As expected, there is a collective howl coming from those veterans and others with an affinity toward the lineage of the 506th Parachute Infantry Regiment. To their credit, The Huffington Post published a well done article on this, explaining that the 506th PIR of WWII fame earned that moniker of "Band of Brothers" for the title of the Stephen Ambrose book and the HBO miniseries of the same name. I can't do better than the Huff article for explaining the situation and what it means to keep storied units like this in an active status. The article also has a nice summary history of the 506th Infantry from its birth during WWII, through Vietnam and their recent participation in Iraq and Afghanistan. However, I will say that from the beginning of this blog a recurring theme I write about is the importance of a military unit's history to the esprit of its soldiers and veterans.

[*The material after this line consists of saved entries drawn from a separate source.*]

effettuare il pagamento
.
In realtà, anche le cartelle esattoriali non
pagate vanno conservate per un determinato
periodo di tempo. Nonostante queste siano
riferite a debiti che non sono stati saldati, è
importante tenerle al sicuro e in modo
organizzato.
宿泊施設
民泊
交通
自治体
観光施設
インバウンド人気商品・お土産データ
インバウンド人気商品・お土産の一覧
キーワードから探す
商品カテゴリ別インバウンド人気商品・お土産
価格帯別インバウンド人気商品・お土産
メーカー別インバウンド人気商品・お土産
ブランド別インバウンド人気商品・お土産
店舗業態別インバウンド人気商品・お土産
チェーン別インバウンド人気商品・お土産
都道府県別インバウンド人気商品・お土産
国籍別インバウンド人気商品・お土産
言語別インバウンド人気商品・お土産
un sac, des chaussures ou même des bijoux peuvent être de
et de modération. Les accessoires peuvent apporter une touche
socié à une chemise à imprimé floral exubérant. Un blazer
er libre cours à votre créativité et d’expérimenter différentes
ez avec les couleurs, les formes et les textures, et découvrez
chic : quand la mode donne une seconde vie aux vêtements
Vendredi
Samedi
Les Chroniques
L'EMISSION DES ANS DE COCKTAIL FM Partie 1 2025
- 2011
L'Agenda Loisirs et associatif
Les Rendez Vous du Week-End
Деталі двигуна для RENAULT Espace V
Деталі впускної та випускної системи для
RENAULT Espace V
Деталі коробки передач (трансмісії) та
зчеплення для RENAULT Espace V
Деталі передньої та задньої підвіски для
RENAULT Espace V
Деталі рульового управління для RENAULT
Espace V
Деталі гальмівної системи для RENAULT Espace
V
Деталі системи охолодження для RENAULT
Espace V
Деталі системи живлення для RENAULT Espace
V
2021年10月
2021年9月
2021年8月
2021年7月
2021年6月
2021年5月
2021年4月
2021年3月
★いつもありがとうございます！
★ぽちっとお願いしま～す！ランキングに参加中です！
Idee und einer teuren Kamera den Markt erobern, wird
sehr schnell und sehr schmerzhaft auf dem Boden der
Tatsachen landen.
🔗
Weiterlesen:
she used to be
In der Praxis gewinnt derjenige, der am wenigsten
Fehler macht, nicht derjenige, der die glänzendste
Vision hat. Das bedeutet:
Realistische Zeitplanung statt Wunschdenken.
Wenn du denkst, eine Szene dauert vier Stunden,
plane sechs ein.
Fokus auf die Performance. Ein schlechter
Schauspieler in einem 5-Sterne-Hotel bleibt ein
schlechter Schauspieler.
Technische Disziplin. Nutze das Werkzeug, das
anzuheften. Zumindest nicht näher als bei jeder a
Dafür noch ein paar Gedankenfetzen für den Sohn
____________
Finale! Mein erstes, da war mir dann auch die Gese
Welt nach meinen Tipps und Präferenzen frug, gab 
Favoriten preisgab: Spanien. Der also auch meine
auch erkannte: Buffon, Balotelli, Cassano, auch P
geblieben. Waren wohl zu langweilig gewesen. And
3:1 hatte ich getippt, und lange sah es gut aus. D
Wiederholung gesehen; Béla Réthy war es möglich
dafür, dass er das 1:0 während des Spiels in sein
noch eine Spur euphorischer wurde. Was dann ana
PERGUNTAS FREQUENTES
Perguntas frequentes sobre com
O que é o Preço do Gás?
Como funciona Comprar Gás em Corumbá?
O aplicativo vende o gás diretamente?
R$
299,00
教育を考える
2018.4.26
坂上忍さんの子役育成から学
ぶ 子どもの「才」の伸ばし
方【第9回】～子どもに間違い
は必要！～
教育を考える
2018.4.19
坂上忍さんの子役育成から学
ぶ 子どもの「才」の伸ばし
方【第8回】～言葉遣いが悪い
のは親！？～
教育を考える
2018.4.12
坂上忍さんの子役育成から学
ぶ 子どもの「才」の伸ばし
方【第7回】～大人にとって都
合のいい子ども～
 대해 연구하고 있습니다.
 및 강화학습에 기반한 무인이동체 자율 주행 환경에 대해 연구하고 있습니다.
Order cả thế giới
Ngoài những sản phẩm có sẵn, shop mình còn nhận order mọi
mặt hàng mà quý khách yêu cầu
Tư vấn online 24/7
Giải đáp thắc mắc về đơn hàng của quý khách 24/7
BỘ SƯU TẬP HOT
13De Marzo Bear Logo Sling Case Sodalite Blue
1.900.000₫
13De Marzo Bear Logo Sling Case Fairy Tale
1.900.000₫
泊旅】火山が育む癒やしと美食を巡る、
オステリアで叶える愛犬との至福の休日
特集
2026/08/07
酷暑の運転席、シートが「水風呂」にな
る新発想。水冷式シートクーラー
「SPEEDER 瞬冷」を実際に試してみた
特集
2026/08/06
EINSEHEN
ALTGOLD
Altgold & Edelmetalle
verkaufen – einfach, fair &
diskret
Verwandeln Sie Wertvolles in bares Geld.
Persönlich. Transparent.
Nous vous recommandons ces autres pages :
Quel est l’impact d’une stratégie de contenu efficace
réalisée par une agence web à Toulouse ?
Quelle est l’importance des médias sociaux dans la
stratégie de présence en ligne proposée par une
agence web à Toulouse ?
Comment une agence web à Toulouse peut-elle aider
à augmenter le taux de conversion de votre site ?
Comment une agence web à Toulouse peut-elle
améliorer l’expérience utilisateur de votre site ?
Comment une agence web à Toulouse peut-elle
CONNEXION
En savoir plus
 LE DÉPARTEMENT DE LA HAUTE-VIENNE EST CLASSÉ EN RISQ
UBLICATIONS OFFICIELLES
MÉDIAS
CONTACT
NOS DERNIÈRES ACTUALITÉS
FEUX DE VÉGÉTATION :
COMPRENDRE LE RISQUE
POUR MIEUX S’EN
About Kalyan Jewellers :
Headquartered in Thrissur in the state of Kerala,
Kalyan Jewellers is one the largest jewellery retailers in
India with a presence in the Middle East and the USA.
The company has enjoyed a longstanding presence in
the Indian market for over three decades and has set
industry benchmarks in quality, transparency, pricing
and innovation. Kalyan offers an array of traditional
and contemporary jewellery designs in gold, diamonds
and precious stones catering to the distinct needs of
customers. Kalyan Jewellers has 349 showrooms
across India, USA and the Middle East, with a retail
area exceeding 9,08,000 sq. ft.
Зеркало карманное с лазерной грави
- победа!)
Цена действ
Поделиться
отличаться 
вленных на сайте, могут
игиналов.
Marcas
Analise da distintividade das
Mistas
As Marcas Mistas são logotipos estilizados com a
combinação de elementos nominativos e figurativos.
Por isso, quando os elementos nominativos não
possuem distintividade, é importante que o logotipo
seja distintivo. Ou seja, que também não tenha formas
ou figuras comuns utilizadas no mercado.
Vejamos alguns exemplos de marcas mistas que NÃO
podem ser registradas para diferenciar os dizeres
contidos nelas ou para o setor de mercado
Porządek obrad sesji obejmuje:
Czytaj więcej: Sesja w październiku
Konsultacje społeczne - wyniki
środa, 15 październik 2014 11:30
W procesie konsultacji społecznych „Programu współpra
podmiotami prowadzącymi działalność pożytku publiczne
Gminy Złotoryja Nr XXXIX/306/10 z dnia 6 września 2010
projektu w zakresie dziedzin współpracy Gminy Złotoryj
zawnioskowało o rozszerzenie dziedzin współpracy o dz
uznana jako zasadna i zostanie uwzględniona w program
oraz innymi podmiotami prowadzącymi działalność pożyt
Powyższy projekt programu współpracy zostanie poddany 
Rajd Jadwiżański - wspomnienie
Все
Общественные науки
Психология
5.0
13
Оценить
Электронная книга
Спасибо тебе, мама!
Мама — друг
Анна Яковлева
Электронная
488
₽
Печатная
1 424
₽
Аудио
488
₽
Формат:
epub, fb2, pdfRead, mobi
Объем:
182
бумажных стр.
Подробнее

Courtesy www.MilitaryVetShop.com.
Unfortunately I've come to the conclusion that the Department of the Army just doesn't get it. When the Army went from organizing by regiment to divisions, that was okay from a lineage standpoint because soldiers have always taken pride in the shoulder patch of their parent unit and regiments were the building
blocks of the Army that could move from one division to another. However when the Army began to create brigade combat teams that would deploy separately, without their division headquarters like some kind of "plug and play" component, the shoulder sleeve insignia lost a lot of its meaning. The Army's plan was to provide the battalions within these BCTs a regimental affiliation so that the soldiers would have an anchor of unit history and tradition, that - with a few exceptions like the 173rd Airborne Brigade and the Armored Cavalry Regiments - really had nothing to do with the BCT or the division the battalion was assigned to. And now that disregard for lineage, tradition, and unit history has come full circle because apparently decisions on which brigades to deactivate are being made with a total disregard for the regimental affiliations of the battalions within that brigade.

Why bother with unit crests or shoulder sleeve insignia at all? Maybe soldiers could just wear bar codes?